Nefertiti Chaves-Solano^1,2Silvio Kau-Strebinger^2,3Johannes Oesterreicher^1,2Marianne Pultar^2,4Wolfgang Holnthoner^1,2Johannes Grillari^1,2,5Simone Hennerbichler^2,6Andreas Brandstetter⁷Andreas Spittler^2,8Matthias Hackl^2,4Susanne Wolbank^1,2Asmita Banerjee^1,2*Adelheid Weidinger^1,2

• ¹Ludwig Boltzmann Institute for Traumatology. The Research Centre in Cooperation with AUVA., Vienna, Austria
• ²Austrian Cluster for Tissue Regeneration, Vienna, Austria
• ³Department of Biomedical Sciences and Pathobiology, Centre of Pathobiology, Morphology Unit, University of Veterinary Medicine, Vienna, Austria
• ⁴Tamirna GmbH, Vienna, Austria
• ⁵Institute for Molecular Biotechnology, University of Natural Resources and Life Sciences, Vienna, Austria
• ⁶Red Cross Blood Transfusion Service of Upper Austria, Linz, Austria
• ⁷Department of Gynecology & Obstetrics, St. Josef Krankenhaus GmbH Vienna, Vienna, Austria
• ⁸Core Facility Flow Cytometry & Surgical Research Laboratories, Medical University of Vienna, Vienna, Austria

The human amniotic membrane (hAM) has largely been used in tissue regeneration and wound healing applications. A promising alternative to decellularized hAM or isolated cells is the usage of native viable hAM which contains and releases cell-derived bioactive factors that are known to enhance tissue regeneration. MicroRNAs (miRNAs) are known regulators of gene expression at post-transcriptional level and are important drivers of regeneration processes in several tissues. In this study, we characterized the miRNA profile of hAM tissue and its vesicular and non-vesicular secretome in the reflected and placental hAM as two spatially and physiologically distinct regions.

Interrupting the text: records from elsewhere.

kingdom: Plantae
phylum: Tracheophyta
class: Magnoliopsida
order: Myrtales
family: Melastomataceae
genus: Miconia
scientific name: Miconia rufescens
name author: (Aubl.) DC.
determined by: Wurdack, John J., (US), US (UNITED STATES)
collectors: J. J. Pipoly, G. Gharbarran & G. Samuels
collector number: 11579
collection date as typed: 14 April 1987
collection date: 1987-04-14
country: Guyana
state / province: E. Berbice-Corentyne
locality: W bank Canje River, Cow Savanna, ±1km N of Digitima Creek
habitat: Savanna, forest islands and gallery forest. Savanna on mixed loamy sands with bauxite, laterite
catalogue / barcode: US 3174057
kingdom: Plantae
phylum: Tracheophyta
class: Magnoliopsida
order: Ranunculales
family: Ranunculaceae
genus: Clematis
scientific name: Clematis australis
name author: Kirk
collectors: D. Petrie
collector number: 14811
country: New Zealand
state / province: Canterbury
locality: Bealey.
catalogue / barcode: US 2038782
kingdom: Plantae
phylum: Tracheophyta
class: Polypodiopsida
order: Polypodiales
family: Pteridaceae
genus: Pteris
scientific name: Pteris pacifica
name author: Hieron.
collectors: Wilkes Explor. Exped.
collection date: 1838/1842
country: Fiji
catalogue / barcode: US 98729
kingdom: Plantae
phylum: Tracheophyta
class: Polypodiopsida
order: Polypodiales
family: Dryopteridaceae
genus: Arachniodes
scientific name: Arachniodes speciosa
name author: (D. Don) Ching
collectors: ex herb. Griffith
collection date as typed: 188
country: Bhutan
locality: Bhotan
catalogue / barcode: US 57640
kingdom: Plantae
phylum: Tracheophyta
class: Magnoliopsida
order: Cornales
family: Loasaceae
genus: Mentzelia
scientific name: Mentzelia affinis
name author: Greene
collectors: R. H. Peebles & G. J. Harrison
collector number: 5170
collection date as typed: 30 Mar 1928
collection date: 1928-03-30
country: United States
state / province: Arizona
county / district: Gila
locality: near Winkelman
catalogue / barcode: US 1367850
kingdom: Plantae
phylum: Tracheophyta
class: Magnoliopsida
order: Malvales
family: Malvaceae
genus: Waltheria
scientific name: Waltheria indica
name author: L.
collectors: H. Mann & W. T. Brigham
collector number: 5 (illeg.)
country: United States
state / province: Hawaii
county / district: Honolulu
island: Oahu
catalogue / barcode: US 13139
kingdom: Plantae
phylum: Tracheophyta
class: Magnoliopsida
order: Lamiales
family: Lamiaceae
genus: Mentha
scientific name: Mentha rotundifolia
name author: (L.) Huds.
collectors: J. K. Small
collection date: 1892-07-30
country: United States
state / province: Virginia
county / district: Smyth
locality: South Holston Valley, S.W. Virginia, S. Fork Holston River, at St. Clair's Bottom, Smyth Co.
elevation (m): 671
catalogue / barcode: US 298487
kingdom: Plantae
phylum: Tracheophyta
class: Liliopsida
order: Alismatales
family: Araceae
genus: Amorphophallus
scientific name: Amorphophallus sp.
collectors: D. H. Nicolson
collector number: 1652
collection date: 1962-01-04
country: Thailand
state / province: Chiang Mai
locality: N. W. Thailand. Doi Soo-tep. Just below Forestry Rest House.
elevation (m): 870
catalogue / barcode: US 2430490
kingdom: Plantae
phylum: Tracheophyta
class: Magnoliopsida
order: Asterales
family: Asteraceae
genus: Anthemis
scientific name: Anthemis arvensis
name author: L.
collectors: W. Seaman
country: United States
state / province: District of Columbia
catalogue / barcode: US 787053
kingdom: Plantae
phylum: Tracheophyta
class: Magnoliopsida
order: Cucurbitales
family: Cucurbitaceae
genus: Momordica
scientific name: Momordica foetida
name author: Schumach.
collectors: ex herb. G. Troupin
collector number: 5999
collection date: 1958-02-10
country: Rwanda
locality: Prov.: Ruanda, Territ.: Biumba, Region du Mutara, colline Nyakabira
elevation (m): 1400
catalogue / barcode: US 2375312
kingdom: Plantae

Extracellular vesicles were enriched from the secretome by size exclusion chromatography (SEC). Small RNAs were determined by Next Generation Sequencing in the conditioned medium and in tissue. After SEC, we identified predominantly small hAM-derived EVs (≤200 nm) expressing CD81. The highest percentage of miRNA relative to all mapped reads was found in tissue (15 – 40 %), while 2 – 15 % were protein-bound and 3–6 % associated with EVs. Unsupervised clustering revealed distinct clusters of miRNA expression according to sample fraction (EV-associated, protein-bound, and tissue) and amniotic regions (reflected, placental). Gene ontology analysis linked EV-associated and tissue miRNAs to (smooth) muscle proliferation, while protein-bound miRNAs were associated with connective tissue development, chondrocyte differentiation and glial cell proliferation. Furthermore, correlation analysis of tissue miRNAs and extracellular expression identified EV-associated and protein-bound miRNAs specifically released from the tissue. These findings support the assumption that native viable hAM could serve as a miRNA source for applications in regenerative medicine.